Only trouble with abrasives is that you have to be very careful with how you rub, or else it'll look rubbish. I suggest either small swirls (if it's an aero/oddly shaped frame), or straight along the tubes (if it's straight round tubes). If you use a fine enough grit, at least 2000 if not 4000 you might avoid major swirl marks.

A better bet IMHO would be either a matte clear coat or some kind of chemical etching process. Of course the latter could do untold damage to the carbon fiber lay-up, so best avoid it unless you can guarantee it won't kill the frame (talk to the manufacturer or find an already-dead frame and test it).

Needless to say anything you do will likely void the warranty.


----------



## TrailMaker (Sep 16, 2007)

Oh Brother...

Keep it simple. Anything you spray it with will not dull the shine, only cover it. When that wears off, it will shine again, and it may slip in the tube with that coating on it besides. ANYTHING that you rub it with that is abrasive will dull the shine. Leave it alone and put it in use and it will dull over time. Paper toweling will scratch your plastic glasses, and will dull the post if you rub long enough. Newspaper is surprisingly abrasive under some circumstances. it's AWESOME for cleaning glass. Some scouring powder and water will dull that clear coat. Grab a handful of dust off the ground and you can dull it.

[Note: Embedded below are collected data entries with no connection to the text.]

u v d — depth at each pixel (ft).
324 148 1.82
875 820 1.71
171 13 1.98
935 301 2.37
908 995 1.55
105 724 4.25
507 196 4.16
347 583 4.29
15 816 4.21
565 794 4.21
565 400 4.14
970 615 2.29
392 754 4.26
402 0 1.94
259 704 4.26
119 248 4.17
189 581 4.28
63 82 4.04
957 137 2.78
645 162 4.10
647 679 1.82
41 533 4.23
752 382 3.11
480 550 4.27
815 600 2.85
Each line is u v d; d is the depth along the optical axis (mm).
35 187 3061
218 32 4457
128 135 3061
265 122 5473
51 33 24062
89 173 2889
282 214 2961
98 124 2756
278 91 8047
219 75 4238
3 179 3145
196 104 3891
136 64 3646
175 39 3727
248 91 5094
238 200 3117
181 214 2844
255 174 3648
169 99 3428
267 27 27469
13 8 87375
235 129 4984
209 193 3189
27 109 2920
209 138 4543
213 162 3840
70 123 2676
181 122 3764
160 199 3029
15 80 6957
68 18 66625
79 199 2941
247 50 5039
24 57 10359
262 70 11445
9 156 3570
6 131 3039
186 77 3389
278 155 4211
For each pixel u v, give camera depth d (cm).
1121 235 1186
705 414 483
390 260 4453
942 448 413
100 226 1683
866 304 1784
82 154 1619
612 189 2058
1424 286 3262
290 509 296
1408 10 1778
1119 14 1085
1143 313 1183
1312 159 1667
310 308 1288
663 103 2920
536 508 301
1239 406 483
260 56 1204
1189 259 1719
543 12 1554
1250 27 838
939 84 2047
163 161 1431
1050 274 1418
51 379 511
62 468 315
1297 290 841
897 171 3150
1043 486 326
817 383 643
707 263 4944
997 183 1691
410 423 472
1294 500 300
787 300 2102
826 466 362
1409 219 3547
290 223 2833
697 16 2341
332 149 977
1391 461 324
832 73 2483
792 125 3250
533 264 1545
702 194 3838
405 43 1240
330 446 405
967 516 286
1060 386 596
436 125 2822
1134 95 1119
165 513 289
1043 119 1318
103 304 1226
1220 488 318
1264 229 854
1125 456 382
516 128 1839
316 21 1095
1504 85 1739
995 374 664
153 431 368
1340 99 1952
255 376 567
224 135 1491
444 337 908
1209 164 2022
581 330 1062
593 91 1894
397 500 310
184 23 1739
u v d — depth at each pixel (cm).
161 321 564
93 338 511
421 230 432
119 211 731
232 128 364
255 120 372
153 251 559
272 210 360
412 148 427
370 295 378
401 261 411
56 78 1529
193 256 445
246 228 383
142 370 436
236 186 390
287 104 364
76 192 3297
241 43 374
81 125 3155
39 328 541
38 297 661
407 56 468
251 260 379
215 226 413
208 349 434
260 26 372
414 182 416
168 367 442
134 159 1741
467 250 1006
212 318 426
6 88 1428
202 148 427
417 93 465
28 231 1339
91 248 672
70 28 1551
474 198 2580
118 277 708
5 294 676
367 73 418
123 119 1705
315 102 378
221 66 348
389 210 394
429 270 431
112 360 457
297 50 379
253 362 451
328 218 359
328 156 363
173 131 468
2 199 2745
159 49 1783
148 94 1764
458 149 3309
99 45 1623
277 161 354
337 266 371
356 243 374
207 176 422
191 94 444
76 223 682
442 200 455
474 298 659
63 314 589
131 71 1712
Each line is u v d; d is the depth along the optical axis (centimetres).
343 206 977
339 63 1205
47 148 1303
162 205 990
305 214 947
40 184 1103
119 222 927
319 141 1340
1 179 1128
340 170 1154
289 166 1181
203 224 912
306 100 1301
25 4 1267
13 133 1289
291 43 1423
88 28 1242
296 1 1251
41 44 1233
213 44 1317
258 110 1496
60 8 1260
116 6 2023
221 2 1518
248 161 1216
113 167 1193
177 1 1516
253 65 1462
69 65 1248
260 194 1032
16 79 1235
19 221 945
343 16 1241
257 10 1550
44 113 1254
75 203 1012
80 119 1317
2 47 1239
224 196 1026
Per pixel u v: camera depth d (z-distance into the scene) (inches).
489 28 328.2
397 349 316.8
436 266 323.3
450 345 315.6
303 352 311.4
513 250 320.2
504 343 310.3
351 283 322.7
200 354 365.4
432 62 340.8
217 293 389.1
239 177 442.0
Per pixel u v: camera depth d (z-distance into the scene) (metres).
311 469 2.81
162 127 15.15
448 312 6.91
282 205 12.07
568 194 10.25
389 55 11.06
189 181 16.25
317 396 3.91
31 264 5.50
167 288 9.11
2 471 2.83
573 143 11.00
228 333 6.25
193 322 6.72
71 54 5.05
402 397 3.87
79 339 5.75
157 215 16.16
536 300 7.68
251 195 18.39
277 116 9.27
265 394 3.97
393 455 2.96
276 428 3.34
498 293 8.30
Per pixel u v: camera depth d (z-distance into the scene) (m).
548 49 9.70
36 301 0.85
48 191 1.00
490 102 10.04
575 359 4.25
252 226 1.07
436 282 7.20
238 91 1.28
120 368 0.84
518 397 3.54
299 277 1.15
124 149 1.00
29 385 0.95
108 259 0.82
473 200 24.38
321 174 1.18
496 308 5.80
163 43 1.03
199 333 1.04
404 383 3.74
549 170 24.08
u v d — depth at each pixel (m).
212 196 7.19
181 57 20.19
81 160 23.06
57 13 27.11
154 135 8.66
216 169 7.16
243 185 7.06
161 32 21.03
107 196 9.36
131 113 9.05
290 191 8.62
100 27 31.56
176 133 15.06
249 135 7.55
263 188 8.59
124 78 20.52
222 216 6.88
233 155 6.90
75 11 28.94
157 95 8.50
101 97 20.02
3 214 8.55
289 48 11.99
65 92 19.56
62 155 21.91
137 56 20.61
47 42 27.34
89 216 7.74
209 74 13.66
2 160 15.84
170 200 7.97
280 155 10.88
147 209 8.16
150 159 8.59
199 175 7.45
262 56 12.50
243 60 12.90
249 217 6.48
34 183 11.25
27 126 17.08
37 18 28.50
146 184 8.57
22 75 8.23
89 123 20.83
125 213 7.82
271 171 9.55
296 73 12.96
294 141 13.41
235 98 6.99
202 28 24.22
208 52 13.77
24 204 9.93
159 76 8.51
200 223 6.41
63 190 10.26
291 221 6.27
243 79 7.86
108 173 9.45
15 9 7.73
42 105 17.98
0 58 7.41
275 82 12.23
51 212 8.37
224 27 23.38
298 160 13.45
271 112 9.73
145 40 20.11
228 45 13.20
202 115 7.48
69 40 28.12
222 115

Point being, don't over think it. I'd use a worn out piece of scuff pad or whatever grit wet paper myself. Whatever was on top in the used scrap bin. You may not have that, so grab some scouring powder, pumice laden hand cleaner, sand, )) steel wool, or dirt off the road, and give it a light rub. Repeat until happy. Done!


----------



## crazy8 (Apr 21, 2009)

Scotch-Brite pads, don't have to worry about going through the clear coat. 1st try the grey (fine), if that doesn't dull it enough use maroon (med), next is green.



bdundee said:


> Sorry in advance I know this is probably not the right spot but I'm sure some of you have dealt with carbon before. What I am looking at doing is taking the gloss off of a Ritchey WCS seatpost and making it flat. Any Ideas would be greatly appreciated.
> 
> Thanks.....bOb


----------



## Yogii (Jun 5, 2008)

Scotch-brite or just leave in the sun...


----------



## atomicmanatee (Sep 1, 2012)

+1 to the scotch-brite. through years of modifying/building guitars with poly finishes i've found scotch-brite to leave less pattern on the finish.


----------



## eriklanden (Sep 1, 2013)

atomicmanatee said:


> +1 to the scotch-brite. through years of modifying/building guitars with poly finishes i've found scotch-brite to leave less pattern on the finish.


I want to sand my WCS-post also, where can I buy scotch-brite?


----------